Fete Lifestyle Magazine July 2020 - Lifestyle Trends | Página 62

My friend suggested an online meditation training course and I signed up without hesitation. I experienced my first Vipassana ten-day silent retreat last year, so while I was not new to meditation the anxiety and unknown of the global pandemic had put my practice to the test.

The three-week course, through the meditation training center Sura Flow, gave me a new appreciation of stillness. At a time when it feels like the world is falling apart and that I should be doing more to help others, I realized I can only do this if I am whole myself. I started to create space every day - as little as ten minutes – to be still, listen, and to quiet my body and mind.

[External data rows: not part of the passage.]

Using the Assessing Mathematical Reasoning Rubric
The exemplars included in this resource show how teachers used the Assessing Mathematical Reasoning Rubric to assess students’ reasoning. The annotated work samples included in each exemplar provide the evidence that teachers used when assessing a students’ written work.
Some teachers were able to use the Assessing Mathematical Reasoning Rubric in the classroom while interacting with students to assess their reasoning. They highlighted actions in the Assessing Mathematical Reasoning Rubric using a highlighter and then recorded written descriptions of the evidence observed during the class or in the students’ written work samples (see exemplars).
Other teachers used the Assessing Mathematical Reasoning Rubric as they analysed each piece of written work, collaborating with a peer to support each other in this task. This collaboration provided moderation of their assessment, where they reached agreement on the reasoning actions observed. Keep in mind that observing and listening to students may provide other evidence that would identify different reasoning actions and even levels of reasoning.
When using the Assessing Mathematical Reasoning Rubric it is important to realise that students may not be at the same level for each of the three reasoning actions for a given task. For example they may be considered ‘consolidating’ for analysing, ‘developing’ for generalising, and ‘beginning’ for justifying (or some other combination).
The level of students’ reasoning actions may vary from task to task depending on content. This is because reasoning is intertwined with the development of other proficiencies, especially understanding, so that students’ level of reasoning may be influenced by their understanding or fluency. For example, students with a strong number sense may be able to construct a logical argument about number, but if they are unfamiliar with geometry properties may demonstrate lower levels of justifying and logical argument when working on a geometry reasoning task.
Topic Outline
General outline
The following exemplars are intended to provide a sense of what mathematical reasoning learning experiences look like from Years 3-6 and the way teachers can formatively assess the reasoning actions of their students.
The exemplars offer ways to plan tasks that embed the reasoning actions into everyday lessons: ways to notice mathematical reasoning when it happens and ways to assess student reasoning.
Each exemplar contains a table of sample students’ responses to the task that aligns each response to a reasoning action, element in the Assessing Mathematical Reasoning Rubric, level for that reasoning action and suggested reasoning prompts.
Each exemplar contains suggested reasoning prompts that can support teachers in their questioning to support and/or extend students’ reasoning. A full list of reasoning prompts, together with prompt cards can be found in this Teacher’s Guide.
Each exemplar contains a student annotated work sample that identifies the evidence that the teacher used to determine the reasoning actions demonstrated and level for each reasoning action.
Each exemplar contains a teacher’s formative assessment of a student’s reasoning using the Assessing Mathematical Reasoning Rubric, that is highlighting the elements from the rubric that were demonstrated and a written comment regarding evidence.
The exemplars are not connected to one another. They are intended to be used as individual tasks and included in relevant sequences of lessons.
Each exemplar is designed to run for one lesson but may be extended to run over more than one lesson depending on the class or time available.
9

At first, practicing ten minutes of meditation might sound too simple to address the emotions and feelings that the world is experiencing today. As meditation and mindfulness have become accepted buzzwords that can be applied to anything these days, it is amazing, however, how much intention and effort it takes for humans to sit still and do nothing. So while more people accept the idea of meditation, putting in place a regular practice is a whole other step. If you have experimented with meditation at all, you will immediately realize that it is not easy to quiet the mind and that when you take the time to observe your thoughts you probably discovered that they are constant, hard to control the flow of, and very often harmful to your emotional well-being.

Another major challenge to a maintaining a daily meditation practice, is that the results are not immediate. You may sit in total silence and calm for twenty minutes each morning for a whole week but then the next week you have an extra work assignment and you give all your time to that project and let your practice slip away. The benefits come from a regular and consistent practice. The intention and purpose behind a steady practice is to be more aware of your mind, emotions, and energy when you are meditating and then also in your everyday life.

If you are feeling overwhelmed due to COVID-19, finding yourself swinging from mental states of ‘I think I can survive this’ to ‘I can’t continue for another day’, I encourage you

to set aside as little as one minute a day to start, or maybe the start of your practice looks something like ten conscious breaths. At the beginning, it is not about how long you meditate but more about bringing awareness to your body and your thoughts on a consistent basis. Commit to what you know you can achieve on a regular basis and you might surprise yourself and start craving that moment of total mind and body presence and stillness.